私が子どもの頃、よく父の食事風景を見て、
「自分には無理だな~。絶対に食べられない・・・」
と、思うことがいくつもあった。

父はよくご飯に何かを乗せて、ぶっかけ丼のようにして食べるのが好きだった。

かつ丼とか天丼なら私も抵抗はなかったが、生のたらこ、イカの塩辛、海苔の佃煮をご飯にたっぷり乗せて食べていたのは抵抗があった。

たらこは、カリカリに焼いたものをよく母が、小学校のお弁当に持たせてくれたので、たらこというものはカリカリに焼いてから食べるもの、という基準が自分の中にあったのです。
生のたらこはちょっと生臭い感じがして食べなかった。

また、イカの塩辛は、買ってきた新鮮なイカを父が自分でさばき、肝を取り出して開き塩をまぶして、味の素を入れ、切ったイカとよくかき回して作る。
父はそれをコーヒーの空き瓶に入れ冷蔵庫で二~三日寝かせた。
私はその工程を見ていて、あの生臭いグロテスクな肝を不気味に感じていたので、とても食べ物としての認識ができなかった。

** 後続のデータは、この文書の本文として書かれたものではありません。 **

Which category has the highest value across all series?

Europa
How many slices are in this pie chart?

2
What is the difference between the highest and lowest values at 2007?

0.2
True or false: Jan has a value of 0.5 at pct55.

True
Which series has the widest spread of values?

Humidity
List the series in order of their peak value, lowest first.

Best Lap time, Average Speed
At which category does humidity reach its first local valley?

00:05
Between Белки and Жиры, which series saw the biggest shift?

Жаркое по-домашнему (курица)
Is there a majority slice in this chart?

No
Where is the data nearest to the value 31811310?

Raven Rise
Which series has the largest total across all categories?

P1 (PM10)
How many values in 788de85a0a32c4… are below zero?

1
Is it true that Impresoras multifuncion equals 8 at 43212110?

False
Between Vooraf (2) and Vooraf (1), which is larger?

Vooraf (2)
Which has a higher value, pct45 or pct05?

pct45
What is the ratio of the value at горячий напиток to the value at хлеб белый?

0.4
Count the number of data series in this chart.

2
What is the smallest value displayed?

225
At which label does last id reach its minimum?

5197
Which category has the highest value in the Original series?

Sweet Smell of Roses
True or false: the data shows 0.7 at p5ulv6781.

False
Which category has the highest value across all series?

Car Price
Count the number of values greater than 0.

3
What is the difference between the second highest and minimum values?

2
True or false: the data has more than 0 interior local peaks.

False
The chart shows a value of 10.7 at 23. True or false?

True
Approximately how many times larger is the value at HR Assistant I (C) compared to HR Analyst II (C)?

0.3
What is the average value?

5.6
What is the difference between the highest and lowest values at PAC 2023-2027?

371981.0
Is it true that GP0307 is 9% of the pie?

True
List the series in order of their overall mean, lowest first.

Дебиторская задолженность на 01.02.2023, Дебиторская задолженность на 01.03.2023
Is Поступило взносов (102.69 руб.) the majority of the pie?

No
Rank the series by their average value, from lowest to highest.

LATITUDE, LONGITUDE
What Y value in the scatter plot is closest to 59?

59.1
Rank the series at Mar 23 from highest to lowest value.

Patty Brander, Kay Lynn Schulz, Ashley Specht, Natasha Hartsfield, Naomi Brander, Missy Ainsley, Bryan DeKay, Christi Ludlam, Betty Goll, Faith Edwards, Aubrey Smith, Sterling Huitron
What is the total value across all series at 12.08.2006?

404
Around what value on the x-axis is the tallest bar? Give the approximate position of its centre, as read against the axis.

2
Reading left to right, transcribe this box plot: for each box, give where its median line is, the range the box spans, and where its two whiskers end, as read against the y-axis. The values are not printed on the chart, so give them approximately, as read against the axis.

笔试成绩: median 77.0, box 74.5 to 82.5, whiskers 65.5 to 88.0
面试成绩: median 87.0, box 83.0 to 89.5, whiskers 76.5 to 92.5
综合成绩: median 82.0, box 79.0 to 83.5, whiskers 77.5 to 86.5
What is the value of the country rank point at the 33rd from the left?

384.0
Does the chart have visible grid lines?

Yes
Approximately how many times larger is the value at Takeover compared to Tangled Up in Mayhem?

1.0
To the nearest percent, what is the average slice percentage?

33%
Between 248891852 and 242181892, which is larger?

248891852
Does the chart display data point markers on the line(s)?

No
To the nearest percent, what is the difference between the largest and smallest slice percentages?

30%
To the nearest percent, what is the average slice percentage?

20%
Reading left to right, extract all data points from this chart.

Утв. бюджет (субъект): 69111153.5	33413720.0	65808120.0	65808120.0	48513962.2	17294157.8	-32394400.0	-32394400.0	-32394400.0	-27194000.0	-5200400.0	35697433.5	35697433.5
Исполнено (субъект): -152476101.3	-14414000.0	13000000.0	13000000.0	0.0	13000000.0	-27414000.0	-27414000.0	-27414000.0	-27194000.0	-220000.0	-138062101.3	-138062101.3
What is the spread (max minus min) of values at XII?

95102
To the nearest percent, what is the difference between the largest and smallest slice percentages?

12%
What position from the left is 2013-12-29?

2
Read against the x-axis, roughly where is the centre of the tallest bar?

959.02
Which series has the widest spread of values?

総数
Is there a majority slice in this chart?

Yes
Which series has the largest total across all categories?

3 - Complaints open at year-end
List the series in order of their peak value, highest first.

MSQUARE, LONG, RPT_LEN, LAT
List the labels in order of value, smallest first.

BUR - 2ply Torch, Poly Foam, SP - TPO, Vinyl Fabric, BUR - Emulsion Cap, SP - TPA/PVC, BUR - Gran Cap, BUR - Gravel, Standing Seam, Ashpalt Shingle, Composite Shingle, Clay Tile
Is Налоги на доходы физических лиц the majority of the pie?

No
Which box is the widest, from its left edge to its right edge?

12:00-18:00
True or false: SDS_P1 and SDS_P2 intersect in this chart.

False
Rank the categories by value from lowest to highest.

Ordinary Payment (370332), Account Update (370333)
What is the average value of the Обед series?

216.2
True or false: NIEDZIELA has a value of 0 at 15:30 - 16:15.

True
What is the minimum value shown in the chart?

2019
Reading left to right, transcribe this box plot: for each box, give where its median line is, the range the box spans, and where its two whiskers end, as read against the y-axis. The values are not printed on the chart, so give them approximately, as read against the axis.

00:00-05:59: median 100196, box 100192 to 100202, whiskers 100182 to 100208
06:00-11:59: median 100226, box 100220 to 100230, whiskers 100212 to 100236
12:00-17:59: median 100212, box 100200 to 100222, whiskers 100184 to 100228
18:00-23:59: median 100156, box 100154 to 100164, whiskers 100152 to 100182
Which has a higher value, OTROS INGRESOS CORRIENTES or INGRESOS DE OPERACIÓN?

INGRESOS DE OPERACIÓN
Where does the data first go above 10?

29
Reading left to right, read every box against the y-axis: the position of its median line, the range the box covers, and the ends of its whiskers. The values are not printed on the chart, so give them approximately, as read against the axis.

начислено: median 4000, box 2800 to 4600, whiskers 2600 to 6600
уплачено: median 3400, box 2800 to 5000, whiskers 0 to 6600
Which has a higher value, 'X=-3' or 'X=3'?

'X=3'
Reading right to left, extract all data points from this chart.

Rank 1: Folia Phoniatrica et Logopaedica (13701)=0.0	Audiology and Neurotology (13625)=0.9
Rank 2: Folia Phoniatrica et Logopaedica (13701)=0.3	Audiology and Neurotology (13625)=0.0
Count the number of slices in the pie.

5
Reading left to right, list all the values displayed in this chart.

海苔の佃煮は、炊き立ての真っ白いご飯の上に、真黒な海苔の佃煮が乗っている姿がとても気持ち悪く、わざと黒く汚したご飯を食べるような感覚がして、食べ物としての許容を越えていた。

私は、中学・高校の頃まで、親子ながら父の食事風景を見て、「よくあんな気持ち悪いものが食べられるな~」と懐疑の心を持っていた。

しかしです。
社会人になってから、私の食事の嗜好は変わった。
真っ白いご飯の上に、生のたらこを乗せて食べるのは、たまらなく美味しい。
また、熱々のご飯の上に、イカの塩辛を乗せれば、何杯でも食べられまた美味しい。
さらに、白いご飯に海苔の佃煮を乗せて食べれば、これまたご飯がよく進む。

何故、あんなに嫌いだったものを食べるに至ったかは今では不明だが、こうした体験はひょんなことからです。

昔見ていた私の嫌いな父の食事風景は、今の私の食事風景と何ら変わらない。

母が好きだったクサヤに関しては、私は三十歳頃に克服できました。

「それがDNAを引き継ぐ親子というものなのか」
と、還暦過ぎた今は納得しています。